**WORK INSTRUCTION A:**
Answer each question from the excerpt on the CFPB under a Biden presidency, one answer per line:
(i) Who outlines the changes that may lie ahead?
(ii) Which task force will the CFPB abolish or reconstitute under new leadership?
(iii) When was the final rule on debt collectors' communication channels issued?
**WORK INSTRUCTION B:** Reproduce the excerpt on the CFPB under a Biden presidency word for word, starting with "Who Will Be" and going on through "bureau’s new leadership.".

**EXCERPT PROVIDED:**
▼▼▼
With only weeks until the US presidential administration changes hands, companies and consumers alike are anticipating what a Biden presidency will mean for consumer financial protection and for the Consumer Financial Protection Bureau (CFPB), the agency charged with overseeing it. Partner Robin Nunn and of counsel Eamonn Moran outline some of the changes that may lie ahead.

Who Will Be at the CFPB Helm and Other Structural Considerations

  • Upon taking office, President-Elect Joe Biden is expected to appoint a new acting director at the CFPB. He will then nominate someone to go through the US Senate confirmation process. It’s likely that his choice will be an individual with the same heft as the person who typically holds the position of US Securities and Exchange Commission (SEC) Division of Enforcement director.
  • Once under new leadership, the CFPB will abolish or reconstitute the agency’s Task Force on Consumer Financial Law.
  • Director Kathleen Kraninger’s recent effort to reorganize the CFPB’s Supervision, Enforcement, and Fair Lending (SEFL) Division has been shelved (at least temporarily), which means that any reorganization will likely be decided by the bureau’s new leadership.

What’s on the Agenda

  • It’s likely that President-Elect Biden will reverse many of the rules and guidance policies put in place by CFPB Acting Director Mick Mulvaney/Director Kraninger. This can be done without much difficulty through the CFPB’s regulatory process and will not require legislation. Included in this effort will be a resumption in rulemaking governing everything from overdrafts to readopting a strict payday lending rule. The final rule issued at the end of October 2020 that allows debt collectors to engage with borrowers over a broader range of communication channels than before – including digital ones – will likely be revised under the new administration.
▲▲▲
(Collected data)
▼▼▼
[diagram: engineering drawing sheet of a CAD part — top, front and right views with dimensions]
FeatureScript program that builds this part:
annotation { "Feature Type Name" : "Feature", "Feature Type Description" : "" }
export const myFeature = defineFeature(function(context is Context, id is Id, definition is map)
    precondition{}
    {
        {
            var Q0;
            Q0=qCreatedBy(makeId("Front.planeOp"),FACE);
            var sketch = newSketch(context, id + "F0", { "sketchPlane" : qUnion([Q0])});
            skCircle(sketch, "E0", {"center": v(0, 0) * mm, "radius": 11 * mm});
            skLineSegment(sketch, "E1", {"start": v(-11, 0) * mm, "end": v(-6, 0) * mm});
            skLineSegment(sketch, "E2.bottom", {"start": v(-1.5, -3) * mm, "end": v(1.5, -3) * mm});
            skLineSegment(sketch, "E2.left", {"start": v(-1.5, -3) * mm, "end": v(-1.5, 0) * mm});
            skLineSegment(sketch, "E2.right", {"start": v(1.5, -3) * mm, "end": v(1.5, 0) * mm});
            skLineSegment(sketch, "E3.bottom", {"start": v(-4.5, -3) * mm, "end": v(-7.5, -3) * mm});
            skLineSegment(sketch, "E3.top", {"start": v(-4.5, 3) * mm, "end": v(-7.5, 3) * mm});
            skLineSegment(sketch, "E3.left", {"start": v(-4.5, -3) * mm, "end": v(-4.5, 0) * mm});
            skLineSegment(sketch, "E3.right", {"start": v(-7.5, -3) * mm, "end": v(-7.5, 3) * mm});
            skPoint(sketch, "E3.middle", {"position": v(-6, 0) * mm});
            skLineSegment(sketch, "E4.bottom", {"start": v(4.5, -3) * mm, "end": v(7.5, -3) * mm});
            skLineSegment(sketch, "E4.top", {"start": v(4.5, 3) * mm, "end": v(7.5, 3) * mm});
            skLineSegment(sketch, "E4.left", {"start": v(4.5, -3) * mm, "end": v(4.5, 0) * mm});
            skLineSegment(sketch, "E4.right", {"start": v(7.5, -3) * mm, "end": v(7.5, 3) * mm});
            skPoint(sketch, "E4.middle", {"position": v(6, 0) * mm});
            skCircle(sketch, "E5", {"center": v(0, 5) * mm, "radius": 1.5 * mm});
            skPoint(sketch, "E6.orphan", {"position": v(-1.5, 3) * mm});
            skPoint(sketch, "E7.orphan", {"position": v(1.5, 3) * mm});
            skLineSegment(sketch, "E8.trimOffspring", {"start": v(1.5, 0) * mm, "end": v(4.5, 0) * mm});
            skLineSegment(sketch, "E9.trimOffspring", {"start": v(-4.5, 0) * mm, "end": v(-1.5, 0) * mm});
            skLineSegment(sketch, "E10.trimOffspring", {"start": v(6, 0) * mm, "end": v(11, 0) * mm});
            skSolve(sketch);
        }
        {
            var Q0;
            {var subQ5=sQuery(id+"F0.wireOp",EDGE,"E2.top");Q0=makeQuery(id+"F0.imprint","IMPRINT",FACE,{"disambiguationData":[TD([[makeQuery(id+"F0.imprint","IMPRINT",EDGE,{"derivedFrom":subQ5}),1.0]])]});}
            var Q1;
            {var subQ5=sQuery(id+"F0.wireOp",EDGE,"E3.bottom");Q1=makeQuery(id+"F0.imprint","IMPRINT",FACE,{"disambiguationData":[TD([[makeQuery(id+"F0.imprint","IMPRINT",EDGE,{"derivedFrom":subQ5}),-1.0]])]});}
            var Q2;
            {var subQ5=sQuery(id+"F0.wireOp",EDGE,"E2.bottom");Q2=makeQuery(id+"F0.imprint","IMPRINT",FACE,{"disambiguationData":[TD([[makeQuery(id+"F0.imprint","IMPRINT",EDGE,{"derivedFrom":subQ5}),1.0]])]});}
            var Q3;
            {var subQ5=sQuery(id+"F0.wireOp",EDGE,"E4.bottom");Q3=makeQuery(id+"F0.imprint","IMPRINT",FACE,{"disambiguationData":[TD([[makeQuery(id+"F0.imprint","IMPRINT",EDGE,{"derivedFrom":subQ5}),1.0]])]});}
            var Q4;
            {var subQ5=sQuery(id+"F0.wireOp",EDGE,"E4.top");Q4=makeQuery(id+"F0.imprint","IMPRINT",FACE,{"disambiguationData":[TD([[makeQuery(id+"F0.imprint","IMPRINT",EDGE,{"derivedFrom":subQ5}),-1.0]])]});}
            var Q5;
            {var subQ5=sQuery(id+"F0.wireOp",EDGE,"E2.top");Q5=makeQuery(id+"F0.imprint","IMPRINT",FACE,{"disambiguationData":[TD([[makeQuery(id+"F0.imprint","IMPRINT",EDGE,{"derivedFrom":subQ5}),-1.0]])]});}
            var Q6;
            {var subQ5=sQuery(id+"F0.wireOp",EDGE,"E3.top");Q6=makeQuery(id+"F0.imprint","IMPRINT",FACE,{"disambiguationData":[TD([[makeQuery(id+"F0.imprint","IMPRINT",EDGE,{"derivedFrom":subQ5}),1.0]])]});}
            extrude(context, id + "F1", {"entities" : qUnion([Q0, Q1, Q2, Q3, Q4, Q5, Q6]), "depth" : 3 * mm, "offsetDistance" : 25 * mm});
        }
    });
▲▲▲
**RESPONSE A:**
(i) Partner Robin Nunn and of counsel Eamonn Moran
(ii) The Task Force on Consumer Financial Law
(iii) At the end of October 2020

**RESPONSE B:**
Who Will Be at the CFPB Helm and Other Structural Considerations

  • Upon taking office, President-Elect Joe Biden is expected to appoint a new acting director at the CFPB. He will then nominate someone to go through the US Senate confirmation process. It’s likely that his choice will be an individual with the same heft as the person who typically holds the position of US Securities and Exchange Commission (SEC) Division of Enforcement director.
  • Once under new leadership, the CFPB will abolish or reconstitute the agency’s Task Force on Consumer Financial Law.
  • Director Kathleen Kraninger’s recent effort to reorganize the CFPB’s Supervision, Enforcement, and Fair Lending (SEFL) Division has been shelved (at least temporarily), which means that any reorganization will likely be decided by the bureau’s new leadership.